Riley defines heavy drinking as more than 2-3 daily drinks for a man.
Smoking is obvious; however, even “social smoking” or casual smoking is a risk factor too, such that if someone smoked a few cigarettes a week, he’d be at higher risk of early death.
Overweight is a BMI of 25 or more, obesity of 30 or more. Generally, the leaner the better when it comes to health.
Sedentary lifestyle can be avoided by fairly minimal exercise, such as walking briskly for 30 minutes on at least 5 days a week.
Pretty simple, and my guess is that most readers of this site aim for far more than avoiding those 4 factors.
The point, however, is that average life expectancy calculations can be very misleading. No, the reader is not going to die at age 76; he’s likely going to live much longer, even without putting a lot of effort into it.
What other interventions will do for life expectancy
Here’s the bad news: since aging and the chance of death accelerate as you get older, it takes a lot to increase life expectancy. Josh Mitteldorf ran some numbers, and found, for example, that a 6% decrease in mortality translates into only 7 months of extra life. See table below.
So you need strong interventions to increase life expectancy beyond 89 years for a man.
Exercise is one of them. Men who have high levels of exercise capacity, as measured by VO2max, live a long time. Exercise capacity is a powerful factor in health risk, with those men in the highest quintile (fifth) of VO2max having a death rate about one fifth that of men in the lowest quintile. If the decrease in mortality is about 80%, then that should give you about 15 extra years of life, according to Josh’s chart above. However, that increase is only above the average (if I’m not mistaken), so 76 +15 makes only 91. In other words, not all that much above the 89 years that Phil Riley calculated.
If exercise capacity is the most powerful mortality reducer, then we can expect other interventions to do less. Furthermore, as Josh Mitteldorf has been at pains to point out, many life-extension interventions are not additive – you get the same or similar life extension even if you add them. For example, a calorie restriction mimetic, such as resveratrol, berberine, or metformin, or a ketogenic diet, may not add much to your life expectancy if you are already lean, exercise, and practice intermittent fasting.

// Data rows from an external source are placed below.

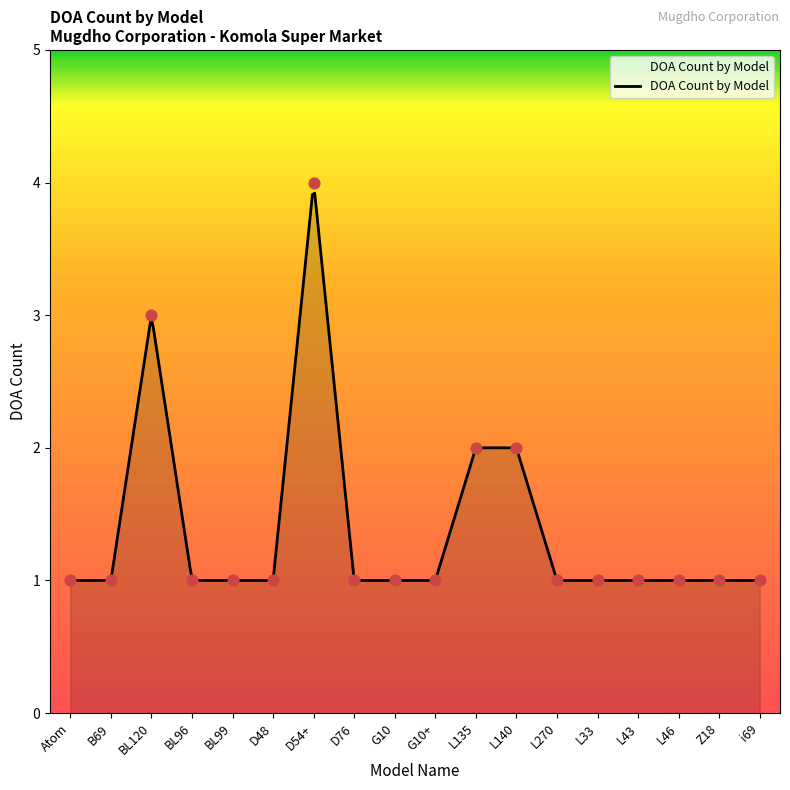

Which has a higher value, L46 or Z18?

L46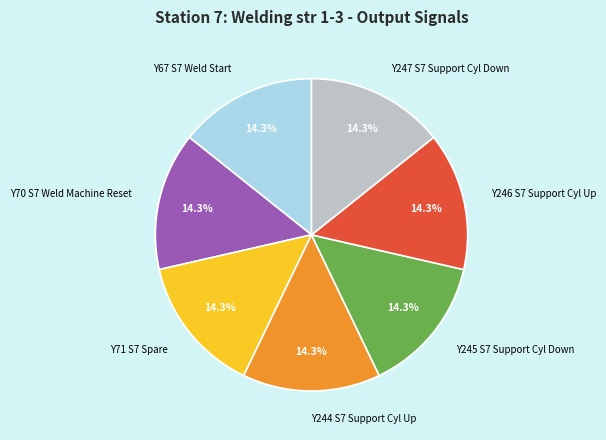

How many slices are in this pie chart?

7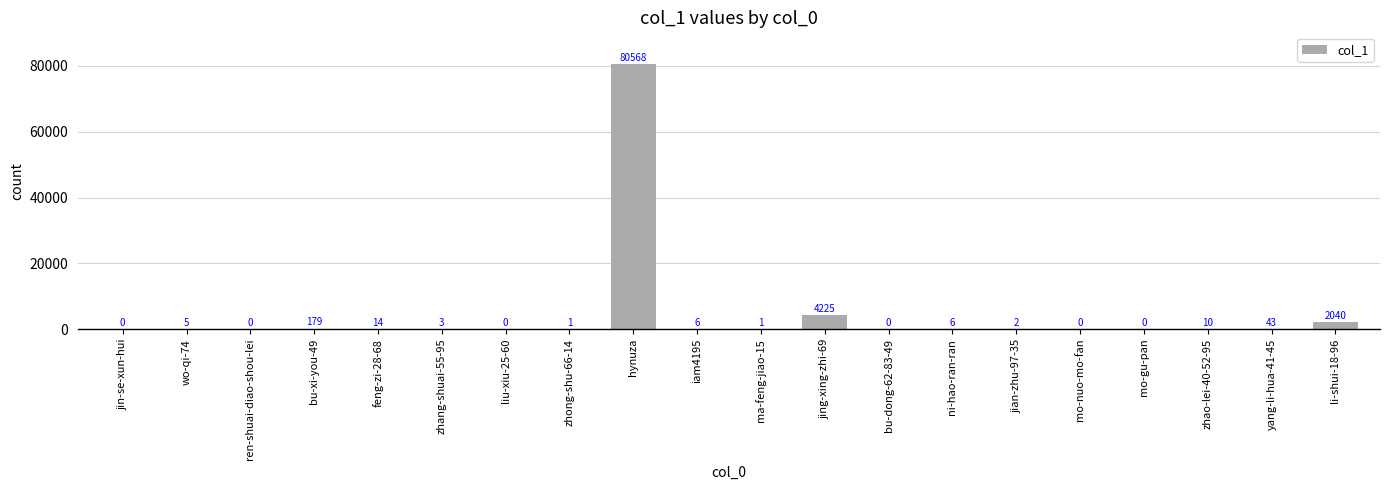

What is the sum of the values at zhang-shuai-55-95 and zhao-lei-40-52-95?

13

What if you make a lot of money? Your life expectancy is already up there around 89 years old, and raising it further might be a tough proposition. See chart below.
More powerful anti-aging treatments will be needed for the average person to live longer, things like telomere lengthening. Much more research into aging will be required.
If someone were to continue to lift weights into old age, as well as watch their iron levels, take aspirin – how additive are those interventions?
My plan is to keep doing what I’m doing.
You can see lots of feeble old people around, and it seems clear that most people who live longer than average got there by luck, or by avoiding the four Riley factors noted above. No one really knows how much you can increase lifespan if you put your mind to it, and practice intense exercise, eating right and being lean, intermittent fasting, or other interventions, simply because almost no one has done it.
So we’re entering uncharted territory in extending lifespan.